CINEMA

Filme russo desaparecido de Dziga Vertov é recuperado e estreia após 100 anos

Paulo Henrique Silva
phenrique@hojeemdia.com.br
Publicado em 11/07/2022 às 06:58.
"A História da Guerra Civil" foi o segundo longa-metragem dirigido por Dziga Vertov (Divulgação)

"A História da Guerra Civil" foi o segundo longa-metragem dirigido por Dziga Vertov (Divulgação)

O interesse do pesquisador brasileiro Luís Felipe Labaki pelo cineasta Dziga Vertov o levou a escrever o mais completo livro sobre o cineasta russo, autor de “Um Homem com a Câmera” (1929), considerado um dos mais importantes documentários da história do cinema. Fluente em russo, foi ele quem apresentou, durante a Mostra de Cinema de Ouro Preto, no final de junho, o longa-metragem “A História da Guerra Civil”,  restaurado em 2021 um século após a sua realização.

A exibição na CineOP foi a segunda no país após o “É Tudo Verdade”, principal festival de documentários no Brasil, e trouxe muitas informações sobre os primórdios do cinema soviético. “Vertov era muito ressentido pelo fato de, nas comemorações e retrospectivas, não lembrarem desse período inicial. A Guerra Civil na Rússia foi muito filmada e não se falava dessa produção, como se o cinema soviético tivesse se iniciado com as ficções como ‘A Greve’, de (Serguei) Eisenstein”, registra.

Segundo longa de Vertov, “A História da Guerra Civil” foi o último trabalho do realizador antes de começar com suas famosas experiências cinematográficas, chamadas de “Cinema-olho”. O filme nunca chegou a estrear comercialmente, tendo sido produzido para o 3º Congresso da Internacional Comunista, ocorrida em junho de 1921, em Moscou. “Depois nunca mais circulou, deixando de existir. Por conter um material que era muito requisitado, ele foi sendo despedaçado”.

Já no final da década de 1920 não havia cópias inteiras do longa. O próprio Vertov, lembra o pesquisador brasileiro, procurou por ele para usar as imagens em um outro projeto, no começo dos anos de 1930, e não encontrou. “Na época, ele escreveu dizendo que não deveríamos tratar o nosso patrimônio daquela maneira. Já havia ali uma discussão, na Rússia, sobre como preservar filmes”, registra.

A obra restaurada por Nicolai Izvolov é, na verdade, uma reconstrução, “uma tentativa de refazer aquilo que Vertov tinha realizado em 1921; um trabalho bem complexo, pois não havia uma folha de montagem, com (descrição de) imagens e intertítulos. Havia quatro partes identificadas nos arquivos, mas não se sabia o que era o todo. Nicolai foi identificando algumas fontes que permitiram a ele entender o que faltava, fazendo isso com um grau de 95% de certeza”.

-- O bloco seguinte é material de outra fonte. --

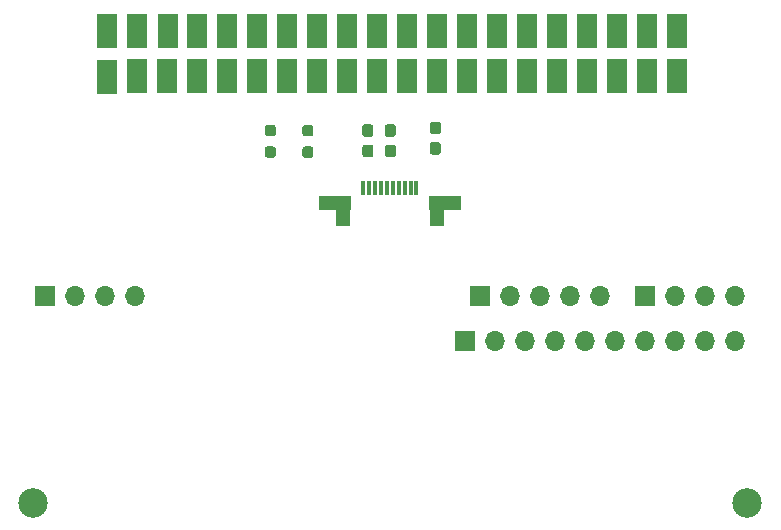
<source format=gbr>
%TF.GenerationSoftware,KiCad,Pcbnew,(5.1.9)-1*%
%TF.CreationDate,2021-11-21T17:51:24+01:00*%
%TF.ProjectId,MemoryBrakout,4d656d6f-7279-4427-9261-6b6f75742e6b,rev?*%
%TF.SameCoordinates,Original*%
%TF.FileFunction,Soldermask,Bot*%
%TF.FilePolarity,Negative*%
%FSLAX46Y46*%
G04 Gerber Fmt 4.6, Leading zero omitted, Abs format (unit mm)*
G04 Created by KiCad (PCBNEW (5.1.9)-1) date 2021-11-21 17:51:24*
%MOMM*%
%LPD*%
G01*
G04 APERTURE LIST*
%ADD10R,1.700000X3.000000*%
%ADD11R,1.700000X1.700000*%
%ADD12O,1.700000X1.700000*%
%ADD13R,0.300000X1.300000*%
%ADD14R,2.700000X1.300000*%
%ADD15R,1.300000X2.200000*%
%ADD16C,2.500000*%
G04 APERTURE END LIST*
%TO.C,C1*%
G36*
G01*
X185657500Y-83315000D02*
X185182500Y-83315000D01*
G75*
G02*
X184945000Y-83077500I0J237500D01*
G01*
X184945000Y-82477500D01*
G75*
G02*
X185182500Y-82240000I237500J0D01*
G01*
X185657500Y-82240000D01*
G75*
G02*
X185895000Y-82477500I0J-237500D01*
G01*
X185895000Y-83077500D01*
G75*
G02*
X185657500Y-83315000I-237500J0D01*
G01*
G37*
G36*
G01*
X185657500Y-81590000D02*
X185182500Y-81590000D01*
G75*
G02*
X184945000Y-81352500I0J237500D01*
G01*
X184945000Y-80752500D01*
G75*
G02*
X185182500Y-80515000I237500J0D01*
G01*
X185657500Y-80515000D01*
G75*
G02*
X185895000Y-80752500I0J-237500D01*
G01*
X185895000Y-81352500D01*
G75*
G02*
X185657500Y-81590000I-237500J0D01*
G01*
G37*
%TD*%
%TO.C,C2*%
G36*
G01*
X181847500Y-81817500D02*
X181372500Y-81817500D01*
G75*
G02*
X181135000Y-81580000I0J237500D01*
G01*
X181135000Y-80980000D01*
G75*
G02*
X181372500Y-80742500I237500J0D01*
G01*
X181847500Y-80742500D01*
G75*
G02*
X182085000Y-80980000I0J-237500D01*
G01*
X182085000Y-81580000D01*
G75*
G02*
X181847500Y-81817500I-237500J0D01*
G01*
G37*
G36*
G01*
X181847500Y-83542500D02*
X181372500Y-83542500D01*
G75*
G02*
X181135000Y-83305000I0J237500D01*
G01*
X181135000Y-82705000D01*
G75*
G02*
X181372500Y-82467500I237500J0D01*
G01*
X181847500Y-82467500D01*
G75*
G02*
X182085000Y-82705000I0J-237500D01*
G01*
X182085000Y-83305000D01*
G75*
G02*
X181847500Y-83542500I-237500J0D01*
G01*
G37*
%TD*%
%TO.C,C3*%
G36*
G01*
X179942500Y-83542500D02*
X179467500Y-83542500D01*
G75*
G02*
X179230000Y-83305000I0J237500D01*
G01*
X179230000Y-82705000D01*
G75*
G02*
X179467500Y-82467500I237500J0D01*
G01*
X179942500Y-82467500D01*
G75*
G02*
X180180000Y-82705000I0J-237500D01*
G01*
X180180000Y-83305000D01*
G75*
G02*
X179942500Y-83542500I-237500J0D01*
G01*
G37*
G36*
G01*
X179942500Y-81817500D02*
X179467500Y-81817500D01*
G75*
G02*
X179230000Y-81580000I0J237500D01*
G01*
X179230000Y-80980000D01*
G75*
G02*
X179467500Y-80742500I237500J0D01*
G01*
X179942500Y-80742500D01*
G75*
G02*
X180180000Y-80980000I0J-237500D01*
G01*
X180180000Y-81580000D01*
G75*
G02*
X179942500Y-81817500I-237500J0D01*
G01*
G37*
%TD*%
D10*
%TO.C,J1*%
X205885000Y-76685000D03*
X205885000Y-72811500D03*
X203345000Y-76685000D03*
X203345000Y-72811500D03*
X200805000Y-76685000D03*
X200805000Y-72811500D03*
X198265000Y-76685000D03*
X198265000Y-72811500D03*
X195725000Y-76685000D03*
X195725000Y-72811500D03*
X193185000Y-76685000D03*
X193185000Y-72811500D03*
X190645000Y-76685000D03*
X190645000Y-72811500D03*
X188105000Y-76685000D03*
X188105000Y-72811500D03*
X185565000Y-76685000D03*
X185565000Y-72811500D03*
X183025000Y-76685000D03*
X183025000Y-72875000D03*
X180485000Y-76685000D03*
X180467000Y-72834500D03*
X177945000Y-76685000D03*
X177927000Y-72834500D03*
X175405000Y-76685000D03*
X175387000Y-72834500D03*
X172865000Y-76685000D03*
X172847000Y-72834500D03*
X170325000Y-76685000D03*
X170307000Y-72834500D03*
X167785000Y-76685000D03*
X167767000Y-72834500D03*
X165245000Y-76685000D03*
X165227000Y-72834500D03*
X162705000Y-76685000D03*
X162750500Y-72834500D03*
X160165000Y-76685000D03*
X160147000Y-72834500D03*
X157607000Y-76708000D03*
X157607000Y-72834500D03*
%TD*%
D11*
%TO.C,J2*%
X189230000Y-95250000D03*
D12*
X191770000Y-95250000D03*
X194310000Y-95250000D03*
X196850000Y-95250000D03*
X199390000Y-95250000D03*
%TD*%
D11*
%TO.C,J3*%
X187960000Y-99060000D03*
D12*
X190500000Y-99060000D03*
X193040000Y-99060000D03*
X195580000Y-99060000D03*
X198120000Y-99060000D03*
X200660000Y-99060000D03*
X203200000Y-99060000D03*
X205740000Y-99060000D03*
X208280000Y-99060000D03*
X210820000Y-99060000D03*
%TD*%
%TO.C,J4*%
X160020000Y-95250000D03*
X157480000Y-95250000D03*
X154940000Y-95250000D03*
D11*
X152400000Y-95250000D03*
%TD*%
%TO.C,J5*%
X203200000Y-95250000D03*
D12*
X205740000Y-95250000D03*
X208280000Y-95250000D03*
X210820000Y-95250000D03*
%TD*%
%TO.C,R1*%
G36*
G01*
X174862500Y-81767500D02*
X174387500Y-81767500D01*
G75*
G02*
X174150000Y-81530000I0J237500D01*
G01*
X174150000Y-81030000D01*
G75*
G02*
X174387500Y-80792500I237500J0D01*
G01*
X174862500Y-80792500D01*
G75*
G02*
X175100000Y-81030000I0J-237500D01*
G01*
X175100000Y-81530000D01*
G75*
G02*
X174862500Y-81767500I-237500J0D01*
G01*
G37*
G36*
G01*
X174862500Y-83592500D02*
X174387500Y-83592500D01*
G75*
G02*
X174150000Y-83355000I0J237500D01*
G01*
X174150000Y-82855000D01*
G75*
G02*
X174387500Y-82617500I237500J0D01*
G01*
X174862500Y-82617500D01*
G75*
G02*
X175100000Y-82855000I0J-237500D01*
G01*
X175100000Y-83355000D01*
G75*
G02*
X174862500Y-83592500I-237500J0D01*
G01*
G37*
%TD*%
%TO.C,R7*%
G36*
G01*
X171687500Y-83592500D02*
X171212500Y-83592500D01*
G75*
G02*
X170975000Y-83355000I0J237500D01*
G01*
X170975000Y-82855000D01*
G75*
G02*
X171212500Y-82617500I237500J0D01*
G01*
X171687500Y-82617500D01*
G75*
G02*
X171925000Y-82855000I0J-237500D01*
G01*
X171925000Y-83355000D01*
G75*
G02*
X171687500Y-83592500I-237500J0D01*
G01*
G37*
G36*
G01*
X171687500Y-81767500D02*
X171212500Y-81767500D01*
G75*
G02*
X170975000Y-81530000I0J237500D01*
G01*
X170975000Y-81030000D01*
G75*
G02*
X171212500Y-80792500I237500J0D01*
G01*
X171687500Y-80792500D01*
G75*
G02*
X171925000Y-81030000I0J-237500D01*
G01*
X171925000Y-81530000D01*
G75*
G02*
X171687500Y-81767500I-237500J0D01*
G01*
G37*
%TD*%
D13*
%TO.C,U1*%
X180316300Y-86133800D03*
X183816300Y-86133800D03*
X180816300Y-86133800D03*
X181816300Y-86133800D03*
X179816300Y-86133800D03*
X179316300Y-86133800D03*
X182816300Y-86133800D03*
X183316300Y-86133800D03*
X182316300Y-86133800D03*
X181316300Y-86133800D03*
D14*
X176956200Y-87374200D03*
D15*
X177603900Y-88237800D03*
D14*
X186252600Y-87374200D03*
D15*
X185579500Y-88237800D03*
%TD*%
D16*
%TO.C,H1*%
X151384000Y-112776000D03*
%TD*%
%TO.C,H2*%
X211836000Y-112776000D03*
%TD*%
M02*

</source>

O restaurador só não conseguiu saber o quanto de imagens foi usado em um determinado plano. Nesse sentido, como Izvolov explica, “pode ser que alguma coisa da montagem autoral de Vertov tenha se perdido neste restauro, mas ele preferiu deixar os materiais na íntegra”. O cineasta tinha 20 anos quando estourou a guerra que gerou a criação da União Soviética. Era um poeta amador e músico e se engaja muito rapidamente na revolução que pôs fim à autocracia imperial.

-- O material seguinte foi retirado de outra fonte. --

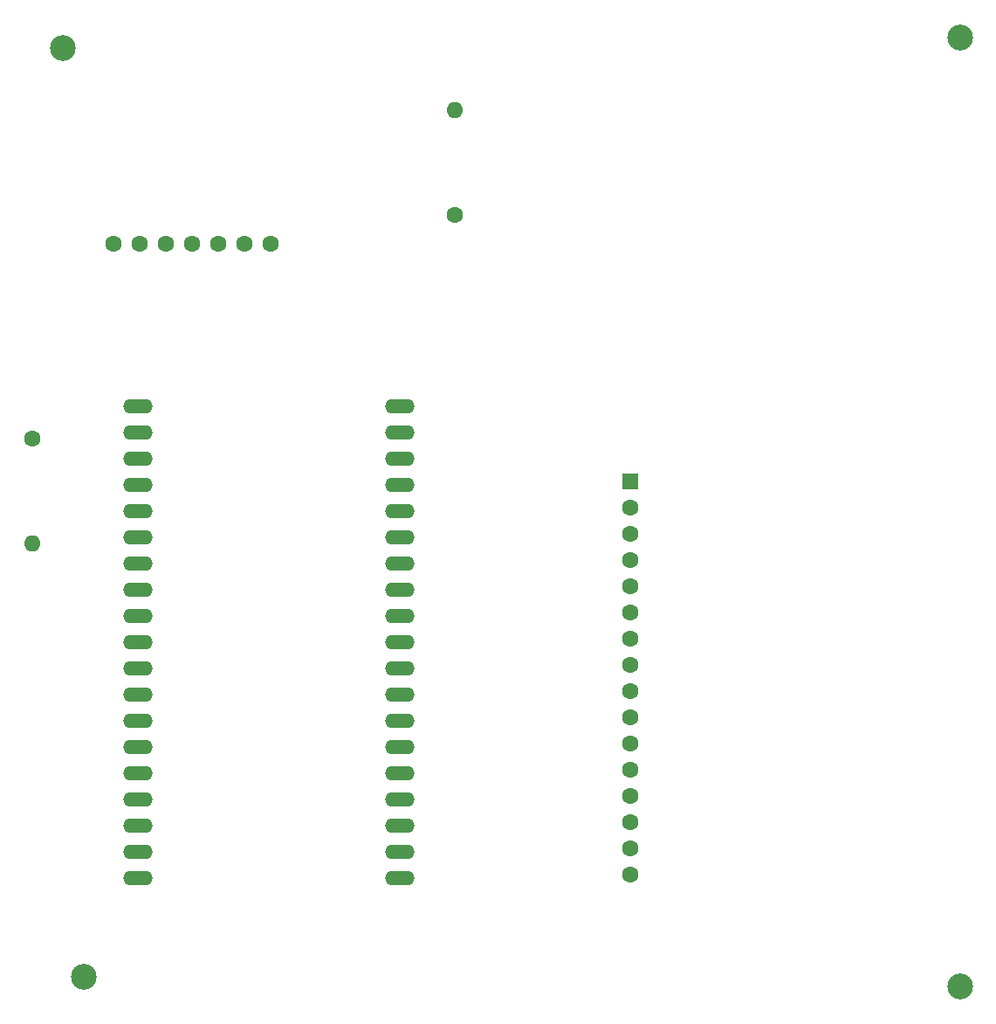
<source format=gbr>
%TF.GenerationSoftware,KiCad,Pcbnew,7.0.2*%
%TF.CreationDate,2023-05-09T10:18:56-04:00*%
%TF.ProjectId,port_alt,706f7274-5f61-46c7-942e-6b696361645f,rev?*%
%TF.SameCoordinates,Original*%
%TF.FileFunction,Soldermask,Top*%
%TF.FilePolarity,Negative*%
%FSLAX46Y46*%
G04 Gerber Fmt 4.6, Leading zero omitted, Abs format (unit mm)*
G04 Created by KiCad (PCBNEW 7.0.2) date 2023-05-09 10:18:56*
%MOMM*%
%LPD*%
G01*
G04 APERTURE LIST*
%ADD10C,2.500000*%
%ADD11O,2.844800X1.422400*%
%ADD12R,1.600000X1.600000*%
%ADD13C,1.600000*%
%ADD14O,1.600000X1.600000*%
G04 APERTURE END LIST*
D10*
%TO.C,REF\u002A\u002A*%
X99000000Y-146000000D03*
%TD*%
%TO.C,REF\u002A\u002A*%
X184000000Y-147000000D03*
%TD*%
D11*
%TO.C,U3*%
X104300000Y-90775000D03*
X104300000Y-93315000D03*
X104300000Y-123795000D03*
X129700000Y-90775000D03*
X129700000Y-106015000D03*
X129700000Y-123795000D03*
X129700000Y-126335000D03*
X129700000Y-121255000D03*
X129700000Y-113635000D03*
X129700000Y-136495000D03*
X129700000Y-133955000D03*
X129700000Y-131415000D03*
X104300000Y-128875000D03*
X104300000Y-131415000D03*
X104300000Y-133955000D03*
X104300000Y-121255000D03*
X104300000Y-126335000D03*
X104300000Y-118715000D03*
X129700000Y-128875000D03*
X129700000Y-118715000D03*
X129700000Y-116175000D03*
X129700000Y-111095000D03*
X129700000Y-108555000D03*
X129700000Y-103475000D03*
X129700000Y-95855000D03*
X129700000Y-93315000D03*
X104300000Y-111095000D03*
X104300000Y-113635000D03*
X104300000Y-116175000D03*
X104300000Y-106015000D03*
X104300000Y-108555000D03*
X104300000Y-100935000D03*
X104300000Y-103475000D03*
X104300000Y-95855000D03*
X104300000Y-98395000D03*
X129700000Y-100935000D03*
X129700000Y-98395000D03*
X104300000Y-136495000D03*
%TD*%
D12*
%TO.C,U1*%
X152000000Y-98000000D03*
D13*
X152000000Y-100540000D03*
X152000000Y-103080000D03*
X152000000Y-105620000D03*
X152000000Y-108160000D03*
X152000000Y-110700000D03*
X152000000Y-113240000D03*
X152000000Y-115780000D03*
X152000000Y-118320000D03*
X152000000Y-120860000D03*
X152000000Y-123400000D03*
X152000000Y-125940000D03*
X152000000Y-128480000D03*
X152000000Y-131020000D03*
X152000000Y-133560000D03*
X152000000Y-136100000D03*
%TD*%
%TO.C,U6*%
X135000000Y-72240000D03*
D14*
X135000000Y-62080000D03*
%TD*%
D13*
%TO.C,U2*%
X101920000Y-75000000D03*
X104460000Y-75000000D03*
X107000000Y-75000000D03*
X109540000Y-75000000D03*
X112080000Y-75000000D03*
X114620000Y-75000000D03*
X117160000Y-75000000D03*
%TD*%
D10*
%TO.C,REF\u002A\u002A*%
X184000000Y-55000000D03*
%TD*%
%TO.C,REF\u002A\u002A*%
X97000000Y-56000000D03*
%TD*%
D13*
%TO.C,U5*%
X94000000Y-93920000D03*
D14*
X94000000Y-104080000D03*
%TD*%
M02*

</source>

“Em poucos meses já estava trabalhando no departamento de cinema, mesmo sem ter experiência prévia. Muitas pessoas que fizeram os filmes mais conhecidos do cinema soviético vinham de outras áreas – (Vsevolod) Pudovkin era químico, por exemplo. Era um momento em que as instituições estavam se formando ainda. Vertov começou como secretário do departamento e se engajou na produção do primeiro cinejornal produzido pelo governo, chamado ‘Cine Semana’, realizado em 1918 e 1919”.

Após estrear em longas com “O Aniversário da Revolução”, Vertov dirigiu “A História da Guerra Civil” como um fechamento deste primeiro ciclo de trabalho, “num tempo marcado pela guerra civil e por uma situação política, econômica e social muito instável. Ainda não havia a União Soviética, que foi criada em 1922. Não se sabia se o governo soviético iria sobreviver”, de acordo com Labaki. “O filme pega Vertov numa transição de linguagem”, analisa.

“A História da Guerra Civil” não carrega nas tintas em relação ao ideário comunista. “Não era um filme de propaganda, feito para ser exibido em muitos cinemas e engajar a população. Claro que é um filme de propaganda, de certa forma, mas não tem uma retórica ultra inflamada. Não é um poema revolucionário como ‘A Sexta Parte do Mundo’ (que Vertov lançaria em 1926). Ele é relativamente mais contido no tom do texto que aparece entre as imagens”, assinala Labaki.